Given passage:
================

Friday, July 5, 2013

The Transformation Proclamation

I'm sitting here, watching the cats stalk birds through the sliding back door. I have just put S to sleep for a nap. It's moments like these that I wish I had the energy to get everything done that needs to be done. But, these quiet moments are rare. I used to require a constant background noise. The TV, the radio, a youtube video...you get the picture. But, these mornings where the sunlight is filtering across my kitchen...I'm content just listening to the birds and the squirrels chirping along outside.

I'm settling into a groove with motherhood. It's only taking me about 10 months. Some days he throws me curve balls but most days, I'm feeling quite competent at this whole "raising a person" thing. Having a baby cage in the living room helps with that. He's simultaneously requiring more and more of my attention and learning to play independently as well. I can set him down in his play yard (aka the baby cage...I don't really stick him in a cage, people!) and he'll play with his toys and crawl around safely out of reach of power strips and surge protectors. But, after a few minutes, he catches me in the corner of his eye and does this...velociraptor/pterodactyl scream to catch my attention. After the ringing stops in my ears and the haze in my vision clears...I'll climb into the "yard" with him. Huh...it really is like baby prison, isn't it?

================

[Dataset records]
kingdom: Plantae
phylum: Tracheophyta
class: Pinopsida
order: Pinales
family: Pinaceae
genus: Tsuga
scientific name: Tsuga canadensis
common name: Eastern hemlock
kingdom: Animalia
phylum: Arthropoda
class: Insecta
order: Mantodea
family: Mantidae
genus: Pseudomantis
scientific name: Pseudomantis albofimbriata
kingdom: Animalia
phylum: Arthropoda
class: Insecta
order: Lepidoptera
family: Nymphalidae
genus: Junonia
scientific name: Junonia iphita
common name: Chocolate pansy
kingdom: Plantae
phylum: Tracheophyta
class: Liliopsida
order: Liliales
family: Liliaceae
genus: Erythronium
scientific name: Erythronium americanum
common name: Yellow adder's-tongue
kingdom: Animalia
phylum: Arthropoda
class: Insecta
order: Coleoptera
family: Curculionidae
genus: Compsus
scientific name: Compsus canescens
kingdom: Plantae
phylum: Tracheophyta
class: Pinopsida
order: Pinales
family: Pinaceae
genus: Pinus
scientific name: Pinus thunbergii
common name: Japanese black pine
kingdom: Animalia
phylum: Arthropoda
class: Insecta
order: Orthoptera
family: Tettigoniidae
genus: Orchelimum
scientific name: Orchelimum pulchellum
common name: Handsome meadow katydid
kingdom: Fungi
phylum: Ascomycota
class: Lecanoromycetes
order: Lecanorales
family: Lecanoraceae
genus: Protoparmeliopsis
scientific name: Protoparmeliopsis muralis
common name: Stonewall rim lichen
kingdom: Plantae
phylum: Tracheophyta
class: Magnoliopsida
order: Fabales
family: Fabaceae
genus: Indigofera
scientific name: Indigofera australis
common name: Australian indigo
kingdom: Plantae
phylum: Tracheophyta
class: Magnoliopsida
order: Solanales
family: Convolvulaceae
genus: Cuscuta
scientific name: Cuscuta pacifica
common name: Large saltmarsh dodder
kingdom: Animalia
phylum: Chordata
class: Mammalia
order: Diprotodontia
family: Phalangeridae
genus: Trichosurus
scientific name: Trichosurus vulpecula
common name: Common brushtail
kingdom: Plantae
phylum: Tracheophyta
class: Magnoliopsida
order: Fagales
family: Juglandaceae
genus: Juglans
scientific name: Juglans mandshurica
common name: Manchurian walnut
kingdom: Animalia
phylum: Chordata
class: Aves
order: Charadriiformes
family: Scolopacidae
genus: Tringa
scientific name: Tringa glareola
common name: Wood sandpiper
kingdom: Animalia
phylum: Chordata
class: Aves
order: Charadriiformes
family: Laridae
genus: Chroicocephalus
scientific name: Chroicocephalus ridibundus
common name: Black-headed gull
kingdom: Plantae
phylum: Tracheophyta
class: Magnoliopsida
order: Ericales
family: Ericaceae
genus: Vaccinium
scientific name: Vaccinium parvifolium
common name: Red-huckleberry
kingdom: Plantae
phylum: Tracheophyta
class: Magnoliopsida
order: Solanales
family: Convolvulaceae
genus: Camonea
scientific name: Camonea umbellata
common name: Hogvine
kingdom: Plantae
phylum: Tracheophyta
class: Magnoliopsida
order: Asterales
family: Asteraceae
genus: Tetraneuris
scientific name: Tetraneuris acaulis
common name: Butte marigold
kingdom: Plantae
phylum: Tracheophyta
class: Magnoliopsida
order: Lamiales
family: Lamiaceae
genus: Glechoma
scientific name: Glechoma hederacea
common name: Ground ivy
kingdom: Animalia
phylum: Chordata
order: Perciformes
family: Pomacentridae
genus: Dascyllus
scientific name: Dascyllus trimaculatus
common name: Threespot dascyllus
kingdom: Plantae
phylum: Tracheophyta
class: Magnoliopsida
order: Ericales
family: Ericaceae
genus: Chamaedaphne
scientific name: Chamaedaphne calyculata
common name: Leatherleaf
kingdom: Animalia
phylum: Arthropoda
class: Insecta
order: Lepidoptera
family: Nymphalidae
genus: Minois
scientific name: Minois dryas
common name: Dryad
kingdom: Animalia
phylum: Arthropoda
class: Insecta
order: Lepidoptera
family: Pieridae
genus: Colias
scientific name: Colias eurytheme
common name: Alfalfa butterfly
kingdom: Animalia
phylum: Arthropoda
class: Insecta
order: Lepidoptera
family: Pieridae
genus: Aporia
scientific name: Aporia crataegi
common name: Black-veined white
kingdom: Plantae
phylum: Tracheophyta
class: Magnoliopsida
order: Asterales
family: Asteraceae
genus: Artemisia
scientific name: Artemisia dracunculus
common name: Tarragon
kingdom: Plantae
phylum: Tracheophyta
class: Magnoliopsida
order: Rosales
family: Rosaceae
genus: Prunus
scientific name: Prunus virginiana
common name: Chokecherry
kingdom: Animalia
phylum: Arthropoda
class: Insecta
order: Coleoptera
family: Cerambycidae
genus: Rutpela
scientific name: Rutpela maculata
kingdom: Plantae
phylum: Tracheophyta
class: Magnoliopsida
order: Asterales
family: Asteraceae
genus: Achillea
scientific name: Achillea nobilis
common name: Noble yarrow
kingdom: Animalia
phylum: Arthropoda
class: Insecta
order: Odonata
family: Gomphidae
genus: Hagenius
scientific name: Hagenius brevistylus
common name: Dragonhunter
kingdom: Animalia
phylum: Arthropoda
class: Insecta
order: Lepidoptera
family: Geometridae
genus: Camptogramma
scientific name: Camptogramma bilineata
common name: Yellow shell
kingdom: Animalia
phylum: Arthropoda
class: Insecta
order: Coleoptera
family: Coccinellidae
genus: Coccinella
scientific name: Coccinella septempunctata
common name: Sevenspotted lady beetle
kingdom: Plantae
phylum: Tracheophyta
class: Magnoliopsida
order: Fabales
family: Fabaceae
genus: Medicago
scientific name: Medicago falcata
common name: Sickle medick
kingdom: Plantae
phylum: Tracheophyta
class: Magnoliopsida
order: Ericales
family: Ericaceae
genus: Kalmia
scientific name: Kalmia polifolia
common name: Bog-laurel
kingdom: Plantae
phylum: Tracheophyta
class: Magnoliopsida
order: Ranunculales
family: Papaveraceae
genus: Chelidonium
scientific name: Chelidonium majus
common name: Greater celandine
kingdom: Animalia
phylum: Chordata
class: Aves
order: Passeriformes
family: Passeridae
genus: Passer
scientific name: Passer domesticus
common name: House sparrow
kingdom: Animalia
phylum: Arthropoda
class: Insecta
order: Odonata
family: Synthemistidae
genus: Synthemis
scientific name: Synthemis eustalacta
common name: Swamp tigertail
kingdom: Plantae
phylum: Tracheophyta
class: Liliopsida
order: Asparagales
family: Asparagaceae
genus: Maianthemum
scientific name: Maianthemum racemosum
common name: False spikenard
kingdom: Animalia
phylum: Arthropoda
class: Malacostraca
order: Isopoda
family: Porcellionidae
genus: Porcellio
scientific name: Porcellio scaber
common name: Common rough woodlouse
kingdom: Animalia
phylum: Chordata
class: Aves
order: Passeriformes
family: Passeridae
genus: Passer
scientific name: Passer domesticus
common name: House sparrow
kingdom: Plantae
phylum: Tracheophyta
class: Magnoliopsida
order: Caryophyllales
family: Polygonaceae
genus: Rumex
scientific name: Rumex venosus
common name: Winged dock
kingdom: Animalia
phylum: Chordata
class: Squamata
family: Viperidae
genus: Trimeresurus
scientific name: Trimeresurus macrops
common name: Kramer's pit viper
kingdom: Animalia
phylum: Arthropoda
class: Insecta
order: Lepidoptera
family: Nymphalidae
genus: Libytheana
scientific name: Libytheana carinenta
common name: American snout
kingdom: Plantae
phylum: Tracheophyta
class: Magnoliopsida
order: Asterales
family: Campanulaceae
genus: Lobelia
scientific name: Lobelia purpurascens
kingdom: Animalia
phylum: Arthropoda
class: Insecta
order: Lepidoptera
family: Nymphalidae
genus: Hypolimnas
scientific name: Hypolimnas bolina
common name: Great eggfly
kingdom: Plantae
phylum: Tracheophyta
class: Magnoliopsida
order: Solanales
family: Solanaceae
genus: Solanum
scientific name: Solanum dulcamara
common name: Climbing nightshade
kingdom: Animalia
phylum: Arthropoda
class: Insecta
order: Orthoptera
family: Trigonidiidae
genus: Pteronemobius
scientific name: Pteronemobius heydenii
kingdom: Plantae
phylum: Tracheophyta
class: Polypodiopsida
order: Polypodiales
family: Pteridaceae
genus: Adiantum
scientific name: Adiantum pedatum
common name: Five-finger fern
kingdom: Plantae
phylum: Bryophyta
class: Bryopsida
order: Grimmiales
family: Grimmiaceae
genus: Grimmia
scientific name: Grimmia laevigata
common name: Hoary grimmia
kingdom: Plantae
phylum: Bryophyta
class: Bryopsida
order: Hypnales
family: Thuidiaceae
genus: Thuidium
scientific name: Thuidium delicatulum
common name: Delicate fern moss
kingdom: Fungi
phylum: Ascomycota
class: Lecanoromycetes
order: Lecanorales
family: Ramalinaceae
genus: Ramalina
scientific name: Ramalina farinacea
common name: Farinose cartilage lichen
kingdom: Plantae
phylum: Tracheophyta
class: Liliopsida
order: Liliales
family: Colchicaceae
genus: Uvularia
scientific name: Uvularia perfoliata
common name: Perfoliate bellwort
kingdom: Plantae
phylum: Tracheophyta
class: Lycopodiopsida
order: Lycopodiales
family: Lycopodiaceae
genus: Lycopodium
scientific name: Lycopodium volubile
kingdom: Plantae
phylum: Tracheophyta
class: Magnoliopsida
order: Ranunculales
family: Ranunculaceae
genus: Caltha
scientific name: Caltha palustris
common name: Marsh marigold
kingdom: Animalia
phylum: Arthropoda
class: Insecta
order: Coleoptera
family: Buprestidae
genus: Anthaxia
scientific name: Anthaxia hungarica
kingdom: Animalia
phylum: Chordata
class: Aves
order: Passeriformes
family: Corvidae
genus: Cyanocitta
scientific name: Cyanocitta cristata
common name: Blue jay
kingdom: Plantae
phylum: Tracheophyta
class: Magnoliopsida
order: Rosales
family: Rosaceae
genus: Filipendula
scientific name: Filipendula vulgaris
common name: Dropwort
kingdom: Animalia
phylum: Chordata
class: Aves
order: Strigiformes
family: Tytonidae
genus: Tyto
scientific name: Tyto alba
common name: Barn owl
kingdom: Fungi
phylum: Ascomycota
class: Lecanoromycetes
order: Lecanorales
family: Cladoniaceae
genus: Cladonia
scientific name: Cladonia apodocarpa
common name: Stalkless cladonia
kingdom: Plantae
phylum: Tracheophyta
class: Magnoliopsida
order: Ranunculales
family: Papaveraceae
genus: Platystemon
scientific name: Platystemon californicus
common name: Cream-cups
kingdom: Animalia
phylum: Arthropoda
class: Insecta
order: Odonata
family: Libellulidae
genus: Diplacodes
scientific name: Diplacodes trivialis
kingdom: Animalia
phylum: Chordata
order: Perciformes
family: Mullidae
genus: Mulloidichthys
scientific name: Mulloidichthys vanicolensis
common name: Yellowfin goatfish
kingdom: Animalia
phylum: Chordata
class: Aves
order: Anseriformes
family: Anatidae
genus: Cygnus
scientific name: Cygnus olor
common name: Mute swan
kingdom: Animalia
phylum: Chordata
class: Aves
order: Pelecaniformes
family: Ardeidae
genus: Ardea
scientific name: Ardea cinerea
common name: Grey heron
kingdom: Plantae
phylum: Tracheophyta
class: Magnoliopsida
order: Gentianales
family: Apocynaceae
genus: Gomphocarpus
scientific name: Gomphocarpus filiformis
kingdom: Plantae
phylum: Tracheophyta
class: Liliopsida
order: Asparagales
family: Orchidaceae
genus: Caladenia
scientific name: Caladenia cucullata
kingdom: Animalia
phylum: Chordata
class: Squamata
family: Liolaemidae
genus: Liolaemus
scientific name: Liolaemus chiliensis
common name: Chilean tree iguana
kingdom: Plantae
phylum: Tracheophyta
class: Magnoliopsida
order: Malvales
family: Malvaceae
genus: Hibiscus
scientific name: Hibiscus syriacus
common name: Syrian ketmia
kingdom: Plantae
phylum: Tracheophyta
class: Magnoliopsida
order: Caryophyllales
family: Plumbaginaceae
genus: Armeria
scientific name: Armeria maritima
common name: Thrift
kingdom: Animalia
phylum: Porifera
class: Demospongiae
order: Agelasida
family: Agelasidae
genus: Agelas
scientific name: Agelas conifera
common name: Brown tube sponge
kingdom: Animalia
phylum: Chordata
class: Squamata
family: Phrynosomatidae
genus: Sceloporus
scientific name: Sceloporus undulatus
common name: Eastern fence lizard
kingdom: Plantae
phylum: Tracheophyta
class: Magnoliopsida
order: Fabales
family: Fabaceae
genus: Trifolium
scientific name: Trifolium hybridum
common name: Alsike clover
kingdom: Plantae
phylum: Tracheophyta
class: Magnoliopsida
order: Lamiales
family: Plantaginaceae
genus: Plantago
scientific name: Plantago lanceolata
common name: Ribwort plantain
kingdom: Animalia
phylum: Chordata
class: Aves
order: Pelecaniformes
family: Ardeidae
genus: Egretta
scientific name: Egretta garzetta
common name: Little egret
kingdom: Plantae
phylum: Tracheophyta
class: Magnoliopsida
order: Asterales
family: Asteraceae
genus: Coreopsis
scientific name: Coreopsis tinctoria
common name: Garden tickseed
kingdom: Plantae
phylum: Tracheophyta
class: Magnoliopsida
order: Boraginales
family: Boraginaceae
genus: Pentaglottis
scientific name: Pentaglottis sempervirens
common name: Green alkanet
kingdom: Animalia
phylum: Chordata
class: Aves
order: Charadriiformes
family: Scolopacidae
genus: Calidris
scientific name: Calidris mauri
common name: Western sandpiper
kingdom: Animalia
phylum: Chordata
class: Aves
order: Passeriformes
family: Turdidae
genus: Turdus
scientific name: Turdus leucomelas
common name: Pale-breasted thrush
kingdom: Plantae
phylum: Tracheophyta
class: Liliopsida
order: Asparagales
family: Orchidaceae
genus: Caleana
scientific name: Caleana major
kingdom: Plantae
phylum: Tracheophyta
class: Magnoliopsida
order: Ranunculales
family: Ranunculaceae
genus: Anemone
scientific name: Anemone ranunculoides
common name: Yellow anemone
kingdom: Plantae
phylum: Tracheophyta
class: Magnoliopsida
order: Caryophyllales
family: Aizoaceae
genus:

================

What the task requires:
In the blog post, how long does the writer say it has taken to settle into a groove with motherhood?

Solution to this problem:
About 10 months.